Ray Crawshaw

Personal information
- Full name: Raymond Crawshaw
- Date of birth: 12 August 1908
- Place of birth: Padiham, Lancashire, England
- Date of death: 31 December 1974 (aged 66)
- Place of death: Burnley, Lancashire, England
- Height: 6 ft 1⁄2 in (1.84 m)
- Position: Centre half

Senior career*
- Years: Team / Apps / (Gls)
- –: Great Harwood
- 1929–1930: Southport / 0 / (0)
- 1930–1931: Great Harwood
- 1931–1932: Burnley / 0 / (0)
- 1932–1933: Great Harwood
- 1933–1934: Accrington Stanley / 19 / (0)
- 1934–1935: Birmingham / 4 / (0)
- 1935–1936: Bromsgrove Rovers

= Ray Crawshaw =

English footballer (1908–1974)

Raymond Crawshaw (12 August 1908 – 31 December 1974) was an English professional footballer who played in the Football League for Accrington Stanley and Birmingham. He played as a centre half.
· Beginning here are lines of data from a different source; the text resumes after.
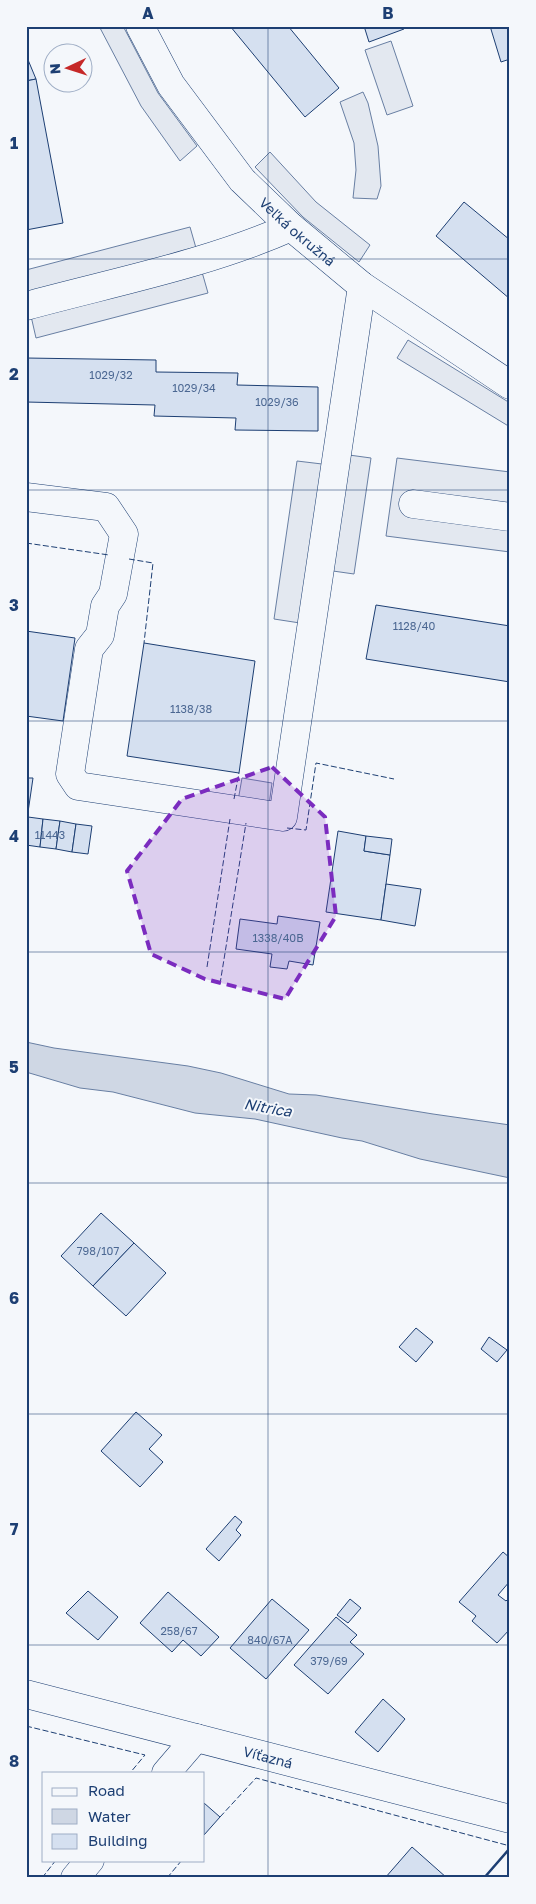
<svg xmlns="http://www.w3.org/2000/svg" width="536" height="1904" viewBox="0 0 536 1904" font-family="'Golos Text',sans-serif">
<style>
.parking{fill:#e3e8f0;stroke:#687fa3}
.water{fill:#cfd7e4;stroke:#687fa3}
.building{fill:#d5e0f0;stroke:#1d3f73}
.lines{fill:none;stroke-linecap:round;stroke-linejoin:round}
.minor-casing{stroke:#1d3f73;stroke-width:29}
.major-casing{stroke:#1d3f73;stroke-width:29}
.minor{stroke:#f4f7fb;stroke-width:28}
.major{stroke:#f4f7fb;stroke-width:28}
.fence{stroke:#1d3f73;stroke-width:1;stroke-dasharray:6 2.5;stroke-linecap:butt}
.wall{stroke:#1d3f73;stroke-width:2.5}
.marked{fill:#7b2cbf;fill-opacity:0.2;stroke:#7b2cbf;stroke-width:4;stroke-dasharray:10 6;stroke-linejoin:round}
.grid{fill:none;stroke:#1d3f73;stroke-width:1;stroke-opacity:0.55}
.labels{text-anchor:middle;dominant-baseline:central;stroke-width:4;stroke-linejoin:round;paint-order:stroke}
.number-label{font-size:11px;fill:#4b6792}
.street-label{font-size:14px;fill:#1d3f73;stroke:#f4f7fb}
.water-label{font-size:15px;font-style:italic;fill:#1d3f73;stroke:#f4f7fb}
.neatline{fill:none;stroke:#1d3f73;stroke-width:2}
.grid-label{font-size:16px;text-anchor:middle;font-weight:bold;fill:#1d3f73}
</style>
<rect width="100%" height="100%" fill="#f4f7fb"/>
<g class="parking">
<polygon points="99,26 123,26 158,93 197,146 180,161 141,106"/>
<polygon points="391,41 413,106 387,115 365,50"/>
<polygon points="363,92 368,103 378,146 381,186 377,199 353,198 356,170 354,143 340,102"/>
<polygon points="270,152 316,202 370,245 359,262 303,217 255,167"/>
<polygon points="190,227 196,248 26,293 26,270"/>
<polygon points="202,272 208,293 36,338 31,316"/>
<polygon points="408,340 510,403 510,427 397,358"/>
<polygon points="349,455 371,458 354,574 333,571"/>
<polygon points="397,458 510,472 510,552 386,536"/>
<polygon points="297,461 322,464 300,623 274,619"/>
<polygon points="242,778 272,783 269,805 238,801"/>
</g>
<polygon class="water" points="26,1042 54,1048 188,1066 221,1073 289,1094 316,1095 433,1114 510,1125 510,1178 420,1159 362,1141 342,1138 255,1119 195,1113 113,1092 80,1088 26,1072"/>
<g class="building">
<polygon points="230,26 288,26 339,88 305,117"/>
<polygon points="364,26 403,26 404,29 369,42"/>
<polygon points="490,26 510,26 510,59 501,62"/>
<polygon points="26,55 36,79 26,81"/>
<polygon points="36,79 63,223 26,230 26,81"/>
<polygon points="464,202 510,240 510,299 436,236"/>
<polygon points="26,358 156,360 156,372 238,373 237,385 318,387 318,431 235,430 236,418 154,416 155,405 26,402"/>
<polygon points="376,605 510,626 510,682 366,659"/>
<polygon points="26,631 75,638 63,721 26,716"/>
<polygon points="144,643 255,661 239,773 127,756"/>
<polygon points="26,778 33,778 26,826"/>
<polygon points="28,817 43,819 40,847 26,845"/>
<polygon points="43,819 60,821 56,849 40,847"/>
<polygon points="60,821 76,824 72,852 56,849"/>
<polygon points="76,824 92,826 88,854 72,852"/>
<polygon points="338,831 366,836 364,851 390,855 381,920 326,912"/>
<polygon points="366,836 392,839 390,855 364,851"/>
<polygon points="386,884 421,889 415,926 381,920"/>
<polygon points="278,916 320,922 313,965 289,961 287,969 270,967 272,954 236,949 240,919 277,924"/>
<polygon points="101,1213 134,1243 93,1286 61,1256"/>
<polygon points="134,1243 166,1273 126,1316 93,1286"/>
<polygon points="416,1328 433,1342 416,1362 399,1347"/>
<polygon points="489,1337 507,1350 497,1362 481,1349"/>
<polygon points="136,1412 162,1435 149,1449 163,1462 140,1487 101,1451"/>
<polygon points="235,1516 242,1522 236,1530 241,1535 219,1561 206,1549"/>
<polygon points="503,1552 510,1558 510,1581 498,1595 506,1601 508,1599 510,1600 510,1629 497,1643 472,1621 476,1616 459,1602"/>
<polygon points="88,1591 118,1617 98,1640 66,1613"/>
<polygon points="168,1592 219,1637 201,1656 183,1640 172,1652 140,1623"/>
<polygon points="272,1599 309,1630 266,1679 230,1648"/>
<polygon points="350,1599 361,1608 348,1623 337,1615"/>
<polygon points="336,1617 357,1635 350,1642 364,1654 328,1694 294,1665"/>
<polygon points="383,1699 405,1719 378,1752 355,1732"/>
<polygon points="204,1803 220,1817 204,1835"/>
<polygon points="412,1847 447,1878 385,1878"/>
</g>
<g class="lines">
<defs>
<g id="minor">
<path id="s1" d="M 140,26 L 171,85 L 242,180 L 291,227 L 362,286 L 510,385"/>
<path d="M 26,306 C 114,282 208,264 291,227"/>
<polyline points="26,497 106,507 124,534 113,594 105,606 100,635 89,649 70,774 78,786 283,817 362,286"/>
<polyline points="413,504 510,517"/>
<polyline points="166,1773 196,1738"/>
<polyline points="75,1878 90,1860"/>
</g>
<g id="major">
<path id="s2" d="M 26,1694 L 510,1819"/>
</g>
</defs>
<use href="#minor" class="minor-casing"/>
<use href="#major" class="major-casing"/>
<use href="#minor" class="minor"/>
<use href="#major" class="major"/>
<g class="fence">
<polyline points="26,543 109,555"/>
<polyline points="129,559 153,563 144,643"/>
<polyline points="234,799 239,773"/>
<polyline points="287,828 306,830 316,763 394,779"/>
<polyline points="207,967 230,819"/>
<polyline points="220,984 246,823"/>
<polyline points="26,1726 145,1755 130,1773"/>
<polyline points="220,1817 256,1778 510,1846"/>
<polyline points="42,1878 56,1860"/>
<polyline points="167,1878 182,1860"/>
</g>
<polyline class="wall" points="484,1878 510,1848"/>
</g>
<path class="marked" d="M 272,767 L 325,817 L 336,916 L 285,999 L 205,979 L 151,954 L 127,871 L 182,799 Z"/>
<path class="grid" d="M 268,26 L 268,1878M 26,259 L 510,259M 26,490 L 510,490M 26,721 L 510,721M 26,952 L 510,952M 26,1183 L 510,1183M 26,1414 L 510,1414M 26,1645 L 510,1645"/>
<g class="labels">
<g class="number-label">
<text x="111" y="374">1029/32</text>
<text x="194" y="387">1029/34</text>
<text x="277" y="401">1029/36</text>
<text x="414" y="625">1128/40</text>
<text x="191" y="708">1138/38</text>
<text x="50" y="834">11443</text>
<text x="278" y="937">1338/40B</text>
<text x="98" y="1250">798/107</text>
<text x="179" y="1630">258/67</text>
<text x="270" y="1639">840/67A</text>
<text x="329" y="1660">379/69</text>
</g>
<g class="street-label">
<text stroke="none"><textPath href="#s1" startOffset="261">Veľká okružná</textPath></text>
<text stroke="none"><textPath href="#s2" startOffset="250">Víťazná</textPath></text>
</g>
<g class="water-label">
<text transform="translate(268 1107) rotate(10)">Nitrica</text>
</g>
</g>
<rect width="536" height="1904" fill="none" stroke="#f4f7fb" stroke-width="55"/>
<rect x="42" y="1772" width="162" height="90" fill="#f4f7fb" stroke="#9eadc5"/>
<rect x="52" y="1788" width="25" height="8" fill="#f4f7fb" stroke="#9eadc5"/>
<text x="88" y="1796" font-size="15" fill="#1d3f73">Road</text>
<rect x="52" y="1809" width="25" height="15" fill="#cfd7e4" stroke="#9eadc5"/>
<text x="88" y="1822" font-size="15" fill="#1d3f73">Water</text>
<rect x="52" y="1834" width="25" height="15" fill="#d5e0f0" stroke="#9eadc5"/>
<text x="88" y="1846" font-size="15" fill="#1d3f73">Building</text>
<g transform="translate(68 68) rotate(266)"><circle r="24" fill="#f4f7fb" stroke="#9eadc5"/>
<path d="M0-4L9 19L0 12L-9 19Z" fill="#c62828"/>
<text y="-8" font-size="14" font-weight="bold" text-anchor="middle" fill="#1d3f73">N</text>
</g>
<rect x="28" y="28" width="480" height="1848" class="neatline"/>
<g class="grid-label">
<text x="148" y="19">A</text>
<text x="388" y="19">B</text>
<text x="14" y="149">1</text>
<text x="14" y="380">2</text>
<text x="14" y="611">3</text>
<text x="14" y="842">4</text>
<text x="14" y="1073">5</text>
<text x="14" y="1304">6</text>
<text x="14" y="1535">7</text>
<text x="14" y="1767">8</text>
</g>
</svg>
Crawshaw was born in Padiham, Lancashire. He began his football career with local team Great Harwood, and had spells with Southport and Burnley, but without playing in the Football League. He joined Accrington Stanley in 1933, and played 19 games in the Third Division North before moving to First Division club Birmingham in April 1934 for a fee of £600. The form of George Morrall and Tom Fillingham restricted Crawshaw's appearances to four, and he returned to non-league football in 1934.